Fred Hermann, Flying Eagle, 50@28, so it's about 58 with my long arms.

Put some beaver silencers on it today and really enjoying shooting it.  A few thousand arrows from now and it will be deer season!


----------



## Dennis (Apr 6, 2016)

Very nice!!!


----------



## Vance Henry (Apr 6, 2016)

Looks good.


----------



## AllAmerican (Apr 6, 2016)

Nice.  Used, new, and $?  Good luck with it!


----------



## longbowdave1 (Apr 6, 2016)

Good looking bow!


----------



## Pointpuller (Apr 6, 2016)

Beautiful bow.  Really like the way the grip looks.


----------



## SELFBOW (Apr 6, 2016)

That's a high quality bow compared to some that are posted on here.....nice!


----------



## Stephen Dendy (Apr 6, 2016)

Very nice!


----------



## Barebowyer (Apr 6, 2016)

Gorgeous bow!


----------



## gurn (Apr 6, 2016)

Very nice.


----------



## handfull (Apr 8, 2016)

AllAmerican said:


> Nice.  Used, new, and $?  Good luck with it!



Thanks guys.
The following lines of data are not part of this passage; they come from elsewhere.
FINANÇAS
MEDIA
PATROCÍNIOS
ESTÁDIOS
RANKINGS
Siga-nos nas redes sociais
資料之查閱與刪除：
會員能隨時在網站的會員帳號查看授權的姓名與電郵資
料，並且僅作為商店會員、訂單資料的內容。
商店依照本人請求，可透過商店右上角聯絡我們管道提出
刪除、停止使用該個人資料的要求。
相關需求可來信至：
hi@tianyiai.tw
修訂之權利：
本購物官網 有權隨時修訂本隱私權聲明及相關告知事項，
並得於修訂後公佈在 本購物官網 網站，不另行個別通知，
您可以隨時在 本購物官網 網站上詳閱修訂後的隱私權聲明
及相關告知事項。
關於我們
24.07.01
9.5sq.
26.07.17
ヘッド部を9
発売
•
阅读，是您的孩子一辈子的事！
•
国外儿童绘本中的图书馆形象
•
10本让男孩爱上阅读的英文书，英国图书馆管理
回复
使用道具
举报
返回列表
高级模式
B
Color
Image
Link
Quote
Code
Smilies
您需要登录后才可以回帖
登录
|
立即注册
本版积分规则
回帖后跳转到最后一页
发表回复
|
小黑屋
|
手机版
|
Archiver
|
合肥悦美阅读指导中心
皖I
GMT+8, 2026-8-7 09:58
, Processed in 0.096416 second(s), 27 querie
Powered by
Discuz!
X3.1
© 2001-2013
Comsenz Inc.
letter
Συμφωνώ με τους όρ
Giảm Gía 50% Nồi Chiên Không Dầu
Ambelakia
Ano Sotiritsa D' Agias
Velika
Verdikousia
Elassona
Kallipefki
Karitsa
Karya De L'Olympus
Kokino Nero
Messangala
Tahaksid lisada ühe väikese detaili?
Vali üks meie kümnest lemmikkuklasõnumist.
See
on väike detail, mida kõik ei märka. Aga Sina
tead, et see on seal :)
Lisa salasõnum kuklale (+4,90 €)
Bought it new @$995, had to beg and burn fathers day and birthday but was worth it and I figure this will last for many years.  Got a dozen 350 heritage arrows with it that shoot great.

If you guys ever find yourself in Denver you have to check out rmsgear.com 

They have a couple hundred trad bows i bet and really helpful dad and son team.


----------



## Barry Duggan (Apr 8, 2016)

If it shoots as well as it looks, it's going to be a mighty fine bow.


----------



## PAPALAPIN (Apr 12, 2016)

*nice bow*

CAN'T PUT A PRICE ON THE RIGHT BOW


----------



## oldfella1962 (May 15, 2016)

Wow that grip is tiny & awesome. The tips look very sturdy too. Great bow!


----------



## blood on the ground (May 16, 2016)

That's a fine looking bow!


----------



## whossbows (May 26, 2016)

I have talked to Tom and Tommy several times.been in the store a few times,real nice people for sure


----------